We walked into the Herpetarium through a giant snakes head, viewed some deadly serpents (all behind glass) and enjoyed a wonderful show where we met, up close, tarantulas, giant toads, baby crocodiles, an African Spurred Tortoise called LaVaca for some reason, and a boa constrictor which it took six people to hold horizontally. It was hard to believe the staff members on stage were all professional veterinarians because they put on a great show.
Our safari took about two and a half hours. Upon our return to the reception area, we were met by Omar Barcena, director of Wildlife Projects. He, too, is a veterinarian who found his vocation when he fell in love with animals as a child. Later in life he came to the conclusion that what will help animals most is educating human beings to respect them and to learn from them. He told us that Isla Grande has been operating for just over a year, and its main focus is on “environmental education while having fun.” It’s not part of some chain, but is autonomous and “unique.” At present the reserve has 120 animals representing 50 species. “Actually, we have 121 now,” he said, “because a baby Watusi was born here recently.”

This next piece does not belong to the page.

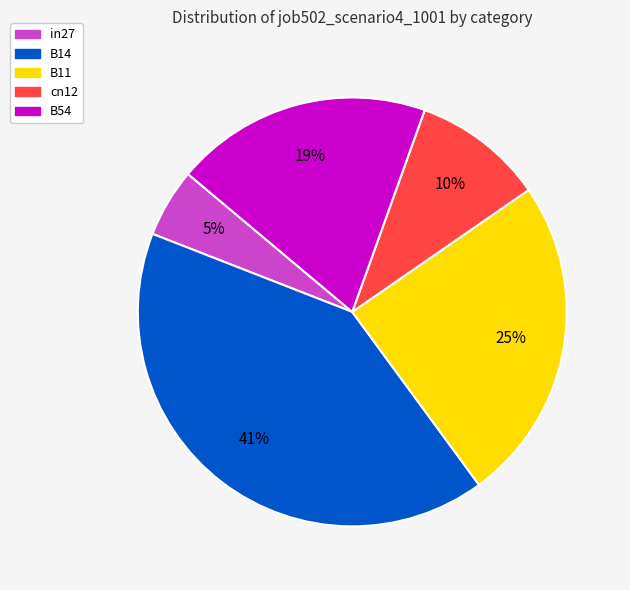

What is the smallest slice in the pie chart?

in27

Barcena says the park will soon have its own restaurant, featuring regional dishes. They’ll also be adding to their repertoire a new show featuring predatory birds, which will include eagles, kites, falcons, owls, crows and vultures. “The star,” says Bárcena proudly, “will be Mexico’s national bird, the Golden Eagle, which weighs six kilos and has a wingspan of two meters ... but you won’t see these birds in cages; you’ll see them in the air, hunting, and flying free.”
If you’d like to get up close to animals you won’t find in the pet shop, head for Isla Grande, which is open on weekends and holidays from 10 a.m. to 6 p.m. The last safari bus leaves at 4:30 p.m. Adults pay 150 pesos, kids 90 pesos and golden-agers get a 50-percent discount.
How to get there
Take toll road 54 south, heading for Colima. Watch for the Atoyac exit and then follow the signs for Atoyac. You’ll go straight to a big roundabout (N20.01729 W103.53594) where you’ll see a large arch indicating the road to Isla Grande. Go straight southwest 2.7 kilometers to the reserve entrance (N20.00180 W103.55529). Driving time from Guadalajara is about one hour and 15 minutes.